3°) Est-ce un hasard que les 3 pays qui consacrent le plus de moyen à l'enseignement sont ceux qui ont le moins besoin d'investir dans la police?
4°) Spécificité belge? Certains prétendent que la Belgique a besoin de beaucoup de policiers car elle se trouve au coeur de l'Europe, qu'elle est un pays de passage. Les Pays-Bas, l'Allemagne, la France ont-ils une place moins centrales au niveau du trafic? La France est, par exemple, le pays le plus touristique d'Europe. Il y en donc du passage dans le pays de Voltaire. Pourtant, il y a 40% de policier en moins par habitant.
Avant de conclure cet article, je voulais l'illustrer d'un dernier exemple. Vendredi 11 mai au matin, je lis dans le journal Le Soir que la veille, les métro bruxellois ont connu une grande opération de "sécurisation", notamment "pour lutter contre le décrochage scolaire". "Tout a commencé vers 9 heures, commente le commissaire divisionnaire Jacques Deveaux. Ce premier volet de l'opération portait sur le décrochage scolaire. Dès que nous voyons un jeune en âge de scolarisation, nous lui demandons ses papiers et nous vérifions son journal de classe. Nous contactons son école, nous avisons le magistrat de la Jeunesse et nous dressons un PV." (Le Soir, vendredi 11 mai 2007). J'étais particluièrement choqué. aujourd'hui la police sert... à vérifier les journaux de classe!
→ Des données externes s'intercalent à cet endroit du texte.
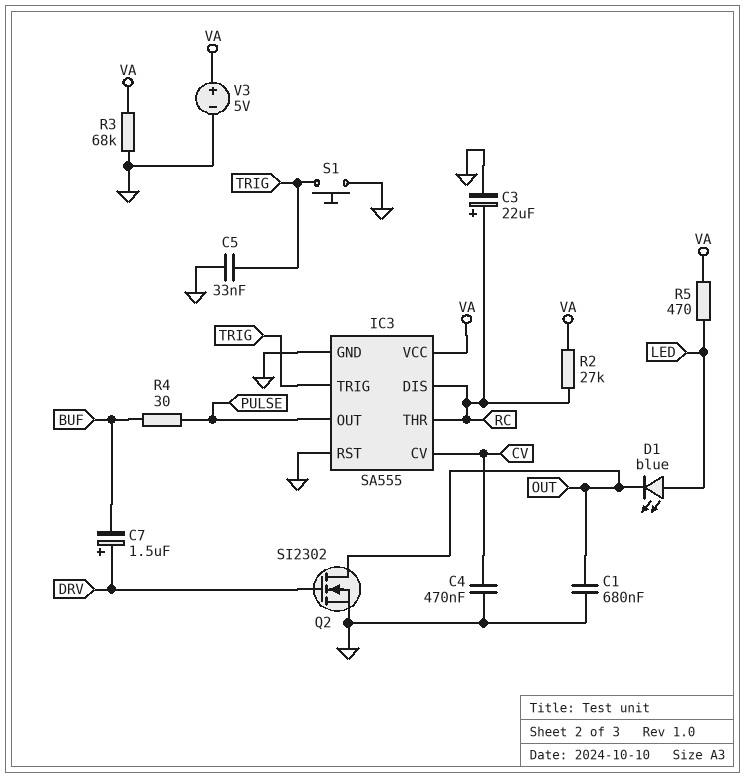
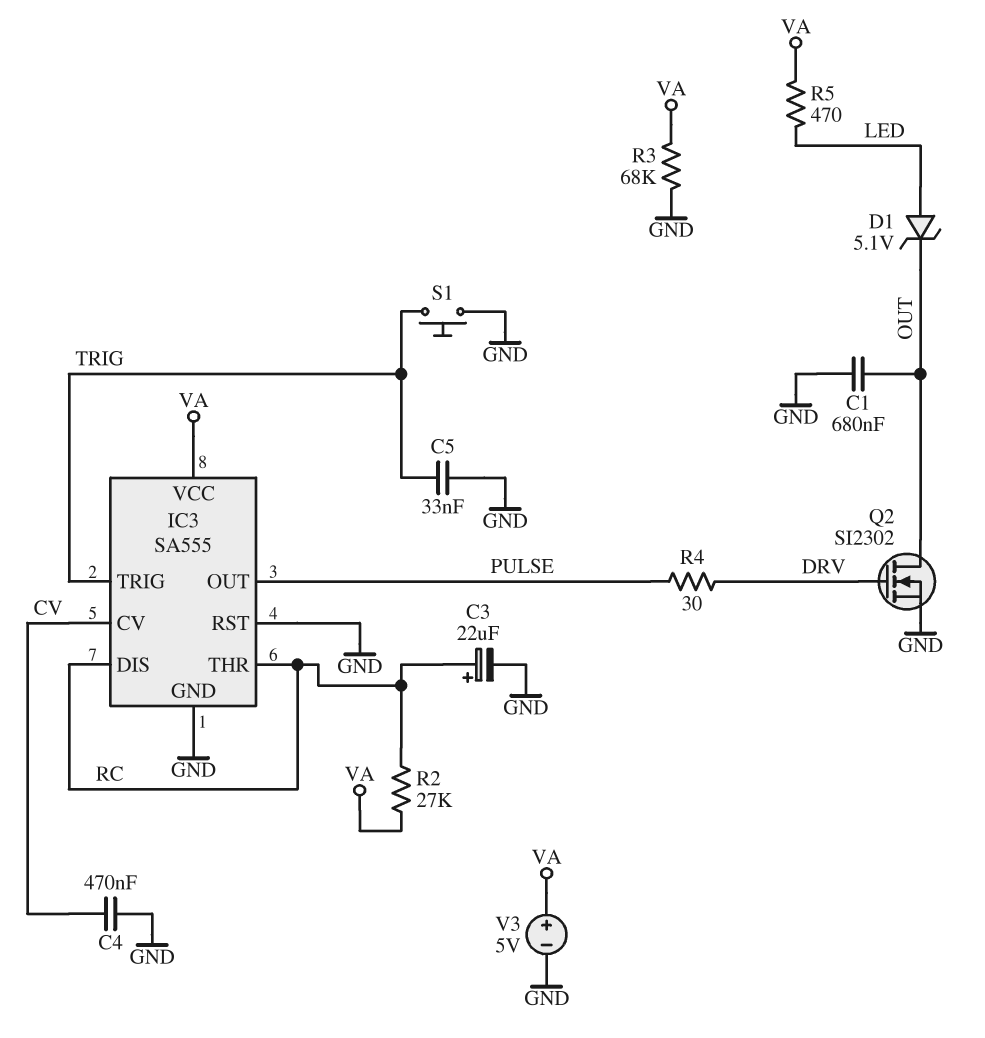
C7: 1.5uF (plus DRV, minus BUF) -> none
D1: LED blue (A LED, K OUT) -> zener 5.1V (A LED, K OUT)
R4: 30 (BUF, PULSE) -> 30 (DRV, PULSE)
Le soir même, je vais visionner un reportage réalisé entre autre par Dirk De Block (qui est candidat à Bruxelles avec moi sur la liste PTB+ - dernier suppléant - http://bhv.ptb.be) sur l'enseignement et la sélection sociale qui s'y déroule: "bruxellois en classe(s)". Au cours de cette soirée, je rencontre un prof qui me dit que sa direction a fait inscrire plein d'élèves en début d'année dans le but d'avoir plus d'argent pour l'école. Résultat? "le décrochage scolaire y est massif. Nous manquons de profs et d'éducateurs pour suivre individuellement chaque jeune et pouvoir ainsi le remettre dans le parcourt."
Quelle conclusion tirer de cette histoire?
>> Soit on continue à sous-financer l'enseignement et on crééra ainsi des situations justifiant l'augmentation du nombre de policier pour vérifier les journaux de classes. Mais alors pourquoi ne pas directement demander au policier de donner cours et de surveiller la cour de récréation?
>> Soit on change son fusil d'épaule et on prend comme point de départ l'éducation des enfants et des solutions durables à la délinquance. dans ce cas là on investit, on investit et réinvestit dans l'enseignement. C'est un choix de société.
A bientôt,
Benj
PS: pour ceux qui voudrait m'interpeller en disant que je vis dans le monde des rêves et qu'on aura toujours besoin de policiers, je leur répond que l'article ne pose pas la question de la suppression de la police. Il s'agit des priorités que l'ont se fixent non pas pour tromper les gens mais pour apporter des solutions durables à leurs problèmes...
>> Source des données :
United Nations Surveys on Crime Trends and the Operations of Criminal Justice Systems.
http://www.unodc.org/unodc/en/crime_cicp_surveys.html
>> Note méthodologique:
Pour obtenir des données pour toute l'UE, il a fallu utiliser plusieurs "vagues" (= années) d'étude différentes. La comparabilité des chiffres en est donc quelque peu altérée (les chiffres les plus récents datent de 2002, le plus ancien de 1997) : toutefois, on ne doit pas s'attendre à des variations faramineuse des résultats d'année en année, ce qui confère une bonne fiabilité à la moyenne réalisée.